Le brigandage d'Ephèse
De quoi s'agit-il ?
Moins de vingt ans après le concile d’Éphèse de 431, qui proclama Marie Mère de Dieu, un second rassemblement d’évêques eut lieu dans cette même ville. Ce pseudo-concile est connu aujourd’hui sous le nom de brigandage d’Éphèse. Voyons comment une assemblée de plusieurs centaines d’évêques catholiques a pu mériter ce nom.
Cet événement avait été préparé plusieurs années auparavant par le moine byzantin Eutychès. Celui-ci avait été l’un des plus fervents défenseurs de la maternité divine de Marie au concile d’Éphèse, c’est-à-dire qu’il affirmait que le Christ, dès sa conception, possédait la nature divine, faisant de Marie la Mère de Dieu. Cependant, en voulant exalter la divinité de Jésus, Eutychès en oublia son humanité. En effet, pour lui (et pour d’autres qui le suivirent), l’âme humaine de Jésus était dissoute dans la nature divine, au point de disparaître complètement.

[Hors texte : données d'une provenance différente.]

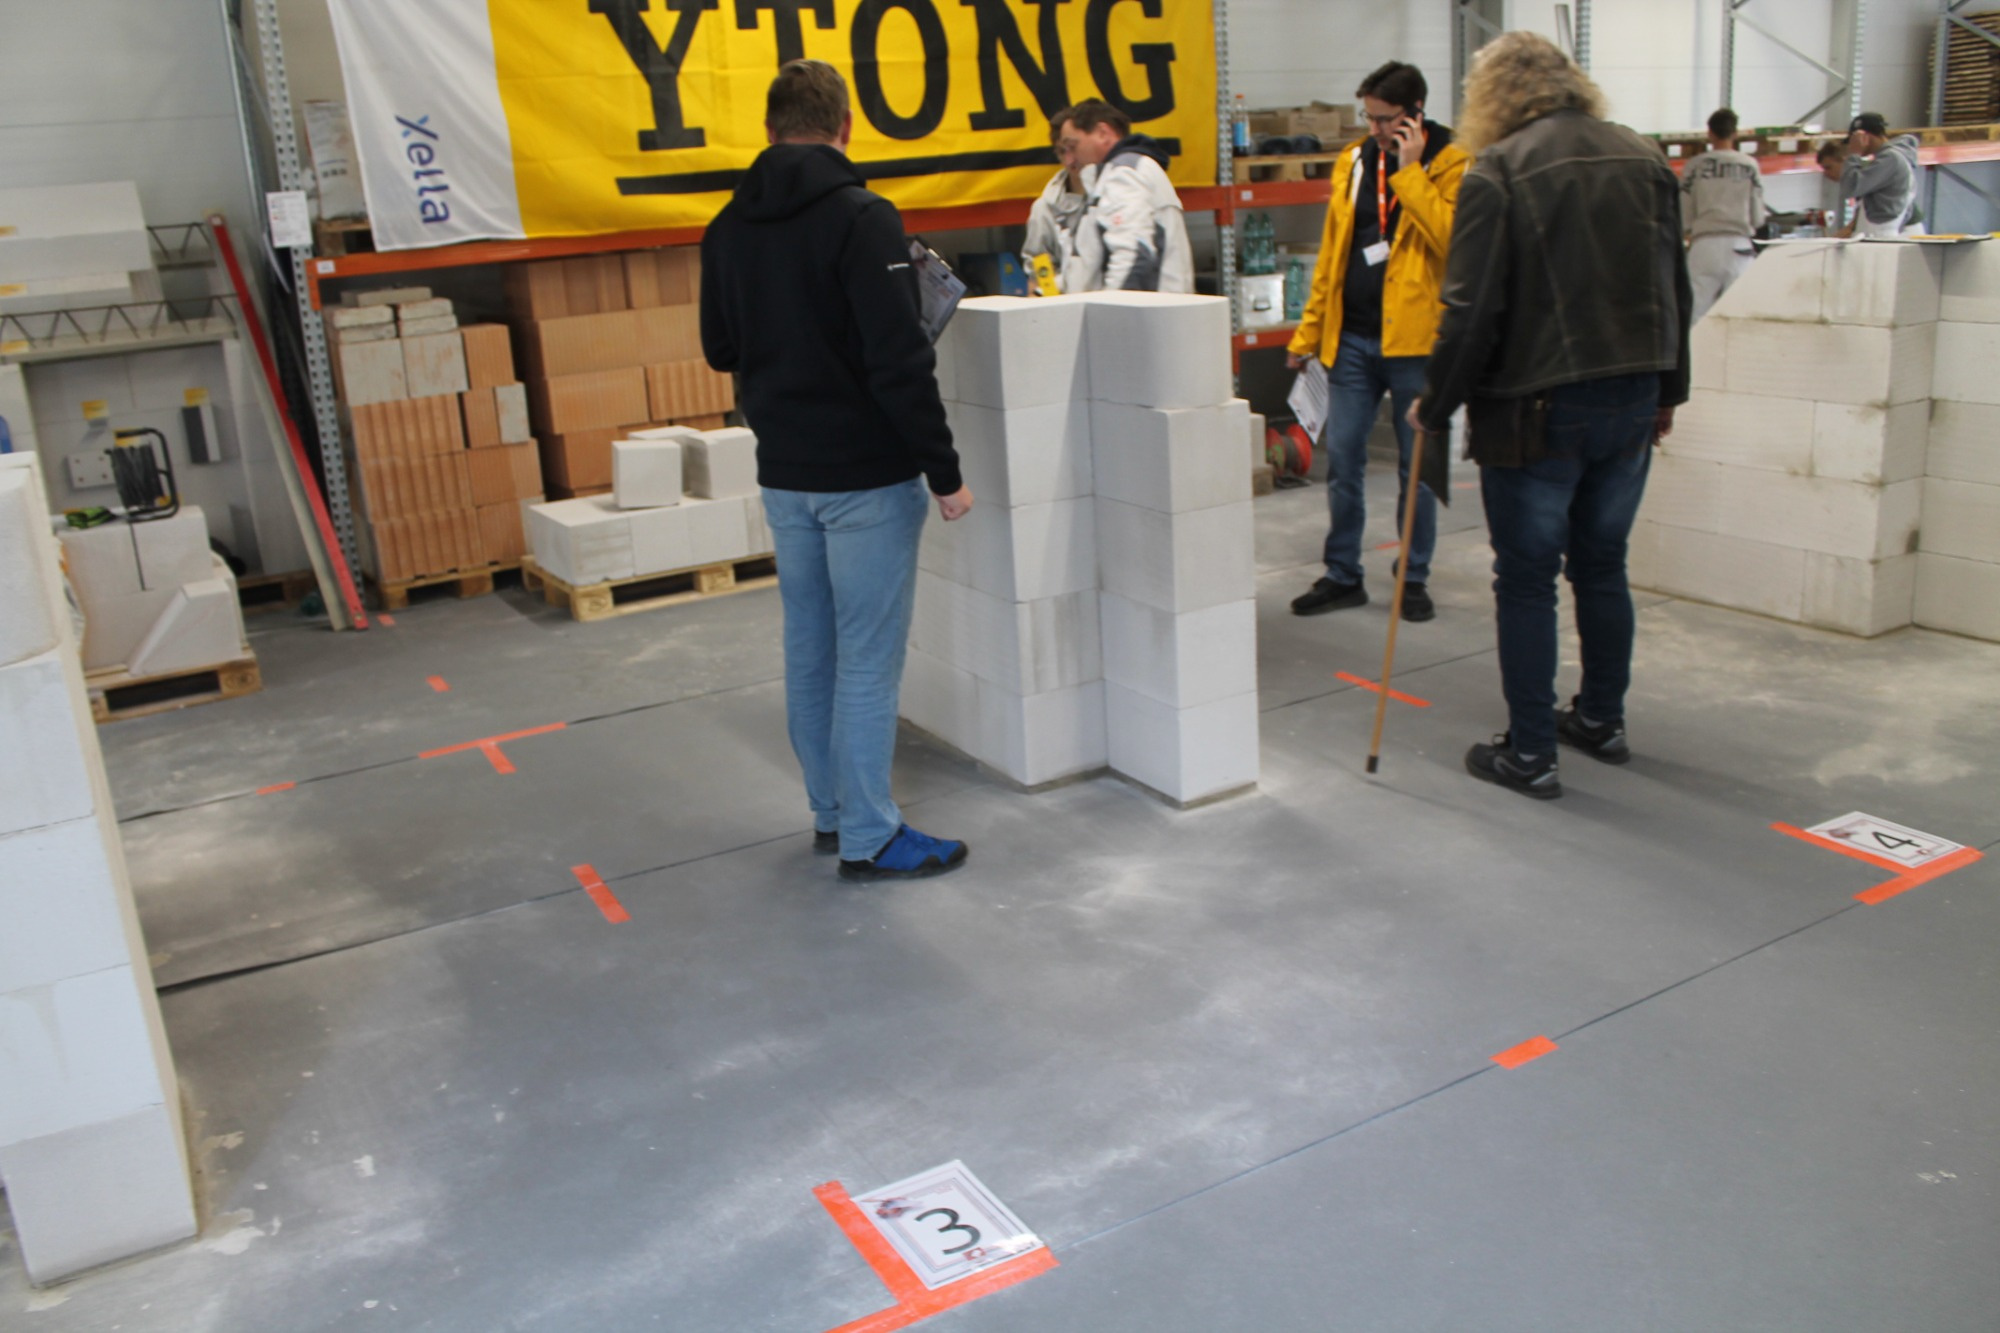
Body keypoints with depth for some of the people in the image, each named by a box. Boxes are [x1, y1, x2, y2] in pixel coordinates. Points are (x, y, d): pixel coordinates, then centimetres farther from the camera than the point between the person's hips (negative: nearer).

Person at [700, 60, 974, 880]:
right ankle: (868, 839, 8)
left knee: (809, 649, 15)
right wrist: (945, 472, -13)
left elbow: (721, 351, 16)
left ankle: (831, 813, 27)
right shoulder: (859, 219, -15)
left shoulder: (728, 229, 6)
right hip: (865, 477, -7)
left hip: (784, 476, 7)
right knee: (868, 659, 0)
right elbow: (901, 364, -20)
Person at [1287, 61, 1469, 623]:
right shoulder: (1353, 162, 10)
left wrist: (1410, 171, -18)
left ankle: (1416, 579, 18)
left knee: (1417, 466, 6)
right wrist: (1309, 331, 12)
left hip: (1414, 341, -4)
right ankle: (1343, 576, 19)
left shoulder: (1450, 165, -4)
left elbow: (1452, 238, -20)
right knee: (1341, 461, 6)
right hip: (1351, 339, 4)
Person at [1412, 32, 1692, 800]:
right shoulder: (1644, 160, 9)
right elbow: (1676, 290, 14)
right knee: (1603, 566, 18)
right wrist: (1666, 390, 23)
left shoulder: (1498, 172, -10)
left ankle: (1529, 753, 7)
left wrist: (1436, 406, -4)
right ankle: (1602, 720, 31)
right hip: (1631, 403, 6)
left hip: (1535, 411, -6)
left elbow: (1473, 308, -14)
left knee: (1526, 580, 3)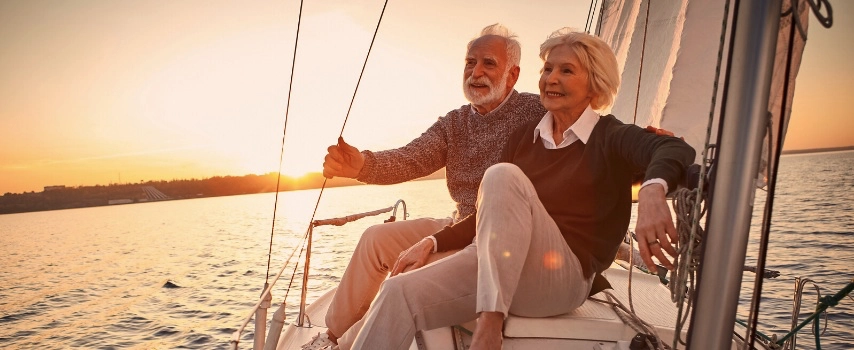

Le moine byzantin, par son éloquence, trouva des partisans parmi des évêques et, surtout, mit de son côté l’empereur d’Orient, Théodose II. Ce dernier convoqua les évêques de tout l’Empire pour débattre sur cette question. De son côté, le Pape saint Léon le Grand, qui consentit à cette convocation mais ne pouvait s’y rendre lui-même à cause du danger de l’invasion imminente de l’Italie par les Huns, envoya trois légats pour le représenter. Il leur confia une lettre adressée à l’évêque Flavien de Constantinople, dans laquelle il rappelait la foi de l’Église, à savoir que l’unique personne du Fils de Dieu rassemble dans le Christ, sans confusion ni mélange, les natures humaine et divine.
L’assemblée s’ouvrit le 8 août 449 dans l’église Sainte-Marie (photo), avec principalement les évêques d’Égypte, les trois légats et Flavien. L’empereur prit certaines dispositions arbitrairement : il interdit l’entrée à certains évêques et défendit à quarante-deux autres, dont Flavien, de parler durant les séances. De plus, certaines sources évoquent que plusieurs étaient attachés ! Enfin, plusieurs centaines de moines égyptiens partageant la foi d’Eutychès, munis de gourdins, se tenaient prêts à convaincre par des menaces et des coups ceux qui ne partageaient pas leurs idées.
Au début de la première séance, Hilaire, l’un des légats du pape, demanda de pouvoir lire la lettre du Souverain pontife. On lui répondit qu’on la lirait après d’autres, mais elle ne fut finalement jamais lue. On déclara orthodoxe la foi d’Eutychès et on demanda à tous les évêques de la ratifier. Voyant que certains commençaient à la contester, Dioscore d’Alexandrie, qui présidait le concile, fit entrer les moines et annonça à tous : « Si quelqu’un refuse de signer, c’est à moi qu’il aura affaire ; prenez-y garde ! » Jusqu’au soir, les évêques devaient passer les uns après les autres pour écrire leurs noms sur une page blanche avec la mention : « J’ai jugé et souscrit. » Ceux qui résistaient (ou hésitaient tout simplement) étaient bastonnés. Les légats du pape réussirent à s’enfuir. Flavien n’eut pas cette chance : il fut arrêté, roué de coups , déchu et mis en prison où il mourut quelques jours après.
Saint Léon condamna immédiatement ce qu’il appela lui-même un brigandage. Et quelques années plus tard, le concile de Chalcédoine rétablit la vérité de la foi, en proclamant que Jésus est vrai Dieu et vrai homme.